France’s ruling party has promised to reduce the country’s reliance on nuclear power from 75 percent to 50 percent by closing 24 nuclear reactors by the year 2025. On September 15 French President Francois Hollande announced that the nuclear powerplant at Fessenheim would be closed. He also announced that he effectively would continue the country’s moratorium on hydraulic fracturing (“fracking”) by rejecting seven applications for shale gas exploration. Hollande cited “the heavy risk to health and the environment” from fracking in rejecting the applications. He also announced the creation of a national agency to protect biodiversity.
On September 13 India announced that it would significantly reduce the $34 billion it spends each year to subsidize the price of fuel. The goverment’s action is expected to raise diesel fuel prices to consumers by 14 percent. The move was taken as a measure to reduce the government’s large budget deficit to avoid a downgrade of the country’s credit rating to “junk” bond status.

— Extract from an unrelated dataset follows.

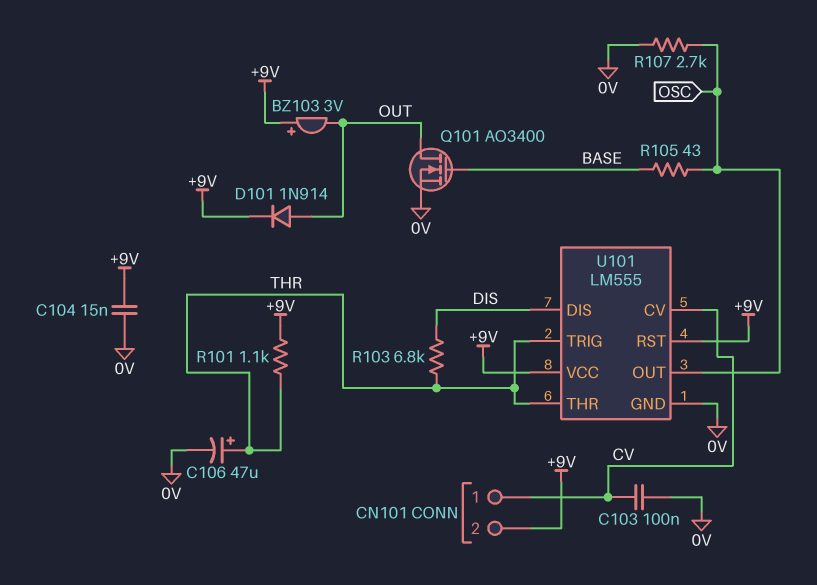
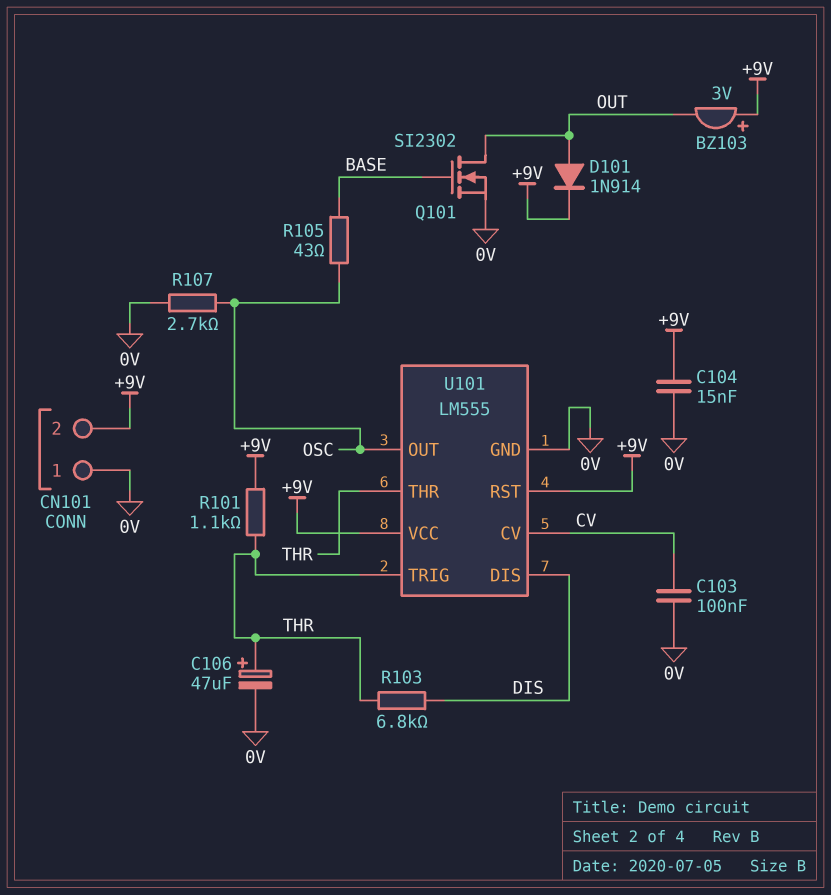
CN101 pin 1: CV -> 0V
Q101: NMOS AO3400 (G BASE, D OUT, S 0V) -> NMOS SI2302 (G BASE, D OUT, S 0V)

On September 12 Professor Tan Hong of China’s National Judges College visited the University of Maryland Carey School of Law. He gave a terrific talk about recent legal reforms in China to a large and enthusiastic group of environmental and international law students. Tim Epp of EPA’s Environmental Appeals Board is hosting Professor Tan’s visit to Washington. Professor Tan discussed administrative cases filed when citizens challenge actions by local units of government. There are more than 1 million such cases filed each year with the most frequent category of cases being urban development followed by natural resources cases. Labor cases are the fourth (and fastest growing) category. Professor Tan noted that when China authorized intermediate courts to provide “off-site jurisdiction” by transferring cases from local courts who might favor local agencies to another jurisdiction within the region, the success rate of plaintiffs rose from 40 percent to 70 percent. One oddity is that Article 50 of China’s Administrative Procedure Law has been interpreted to bar mediation of administrative cases so that settlements are difficult. Professor Tan predicted that this provision would be amended. He also noted that the Standing Committee of the National People’s Congress has just amended the China’s Code of Civil Procedure to allow authorized organizations to bring public interest litigation in environmental cases. China’s Ministry of Environmental Protection also recently announced that environmental impact assessments and government decisions concerning them will be made available to the public online.